For most people, that’s all that Instagram is used for, however there are some, namely celebrities, that use Instagram to make a lot of money. They do this through posting promotional content, and a relatively famous celebrity can earn as much as $722,000 per post. Celebrities such as Kylie Jenner on the other hand, makes an average of $1,266,000 per post. 

This is possible due to the vast amount of people that use Instagram, and unfortunately most businesses don’t have these kinds of budgets to promote their content. An alternative method for a business to reach a larger audience, especially the likes of Instagram’s, is to use hashtags, and the best part is that they’re free. 

What are they?

Hashtags were first used by Chris Messina on Twitter, and quickly became popular. They were first used on Instagram in 2011, and were embraced very quickly as a way to organize posts. Hashtags are essentially the symbol #, followed by a combination of numbers, letters, emojis etc. 

They are used primarily to organize content, as well as making it more discoverable. In addition to this, hashtags are clickable, which means that if an Instagram user were to click on your hashtag, any post that uses that specific hashtag would be presented on a page. 

In case you were thinking that hashtags aren’t that important, about 125 million hashtags are used a day by Twitters 328 million active daily users, and with Instagram having 500 million daily active users, that number is probably much higher. 

How do I find the right hashtags?

In case you are wondering how to effectively use hashtags, it’s important to know the various kinds of hashtags for engagement. Here is a list of a few; niche hashtags, industry Instagram community hashtags, product or service hashtags, daily hashtags, relevant phrase hashtags and acronym hashtags. 

When using a hashtag, it should be relevant to whatever it is you’re posting about, and even better, you can see which hashtags are used the most often, which should give you a good idea how effective the reach will be. Instagram allows up to 30 hashtags per post, but the generally preferred number to use is about 11. The problem is that creating a list for each post can take a lot of time, which is why there are alternative methods available for those in a hurry.

[EXTRACTED MATERIAL]

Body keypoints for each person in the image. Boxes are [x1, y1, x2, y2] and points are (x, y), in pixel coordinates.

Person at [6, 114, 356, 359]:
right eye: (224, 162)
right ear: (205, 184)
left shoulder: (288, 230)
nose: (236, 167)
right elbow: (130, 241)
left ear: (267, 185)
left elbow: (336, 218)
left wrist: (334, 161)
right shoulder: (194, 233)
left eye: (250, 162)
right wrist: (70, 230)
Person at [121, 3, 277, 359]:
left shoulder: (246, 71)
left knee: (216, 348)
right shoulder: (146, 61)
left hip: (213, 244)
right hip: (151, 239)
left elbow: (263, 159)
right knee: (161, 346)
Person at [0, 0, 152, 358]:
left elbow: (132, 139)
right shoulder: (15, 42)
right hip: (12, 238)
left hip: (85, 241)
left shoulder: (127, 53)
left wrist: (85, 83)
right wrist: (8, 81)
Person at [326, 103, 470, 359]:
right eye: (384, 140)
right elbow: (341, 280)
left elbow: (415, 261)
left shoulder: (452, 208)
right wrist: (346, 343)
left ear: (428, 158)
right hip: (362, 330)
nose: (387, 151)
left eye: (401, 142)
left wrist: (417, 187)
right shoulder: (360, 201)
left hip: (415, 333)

---

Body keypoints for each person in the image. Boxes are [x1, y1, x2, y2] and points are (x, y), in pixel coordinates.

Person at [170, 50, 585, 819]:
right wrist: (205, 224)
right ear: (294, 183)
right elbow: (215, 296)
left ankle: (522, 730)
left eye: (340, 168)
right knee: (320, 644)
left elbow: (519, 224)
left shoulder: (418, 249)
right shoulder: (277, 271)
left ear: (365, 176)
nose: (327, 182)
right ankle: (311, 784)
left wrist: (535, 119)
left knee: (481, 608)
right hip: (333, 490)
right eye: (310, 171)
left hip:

[REQUIRED ACTION 1]
For each statement, say yes or no to whether it agrees with the passage on Instagram hashtags, and quote the words of the passage that decide it.
(a) Hashtags first appeared on Instagram in 2011.
(b) Instagram permits no more than 11 hashtags on a post.
(c) Chris Messina first used hashtags on Instagram.
[REQUIRED ACTION 2] Resume the passage on Instagram hashtags, starting right after its final sentence.
The entries have no connection to the passage on Instagram hashtags.

[ANSWER SECTION 1]
(a) Yes: "They were first used on Instagram in 2011"
(b) No: "Instagram allows up to 30 hashtags per post, but the generally preferred number to use is about 11."
(c) No: "Hashtags were first used by Chris Messina on Twitter"

[ANSWER SECTION 2]
This is where a service like Task Ant can come in very handy. Task Ant allows you to not only save sets of hashtags to easily copy to Instagram, but also suggests hashtags to use, shows the popularity for each hashtag, and which got the most engagement. This is incredibly helpful if you post very often and would like to take advantage of the reach hashtags can provide. 

Can I just use the most popular hashtags?

You might think that would be the easiest, but one of the problems that popular hashtags have is that they are occasionally used for inappropriate content. When that happens, Instagram might ban the hashtag, and as a result, no new recent posts will be shown, only the top posts. 

Another thing to take into consideration is the use of the same hashtags again and again. Instagram’s guidelines state that repetitive comments or content is not accepted, and the algorithm will not hesitate to make your content less discoverable. 

The viral hashtags

Viral hashtags are essentially hashtags that have become incredibly popular, and are mostly seen used in association with social justice movements, such as #BLM or #MeToo. As a result of this popularity and reach, companies have realized that viral hashtags are an incredibly important factor in marketing, which is why many run hashtag campaigns in order to promote brand awareness, boost followers or launch new products.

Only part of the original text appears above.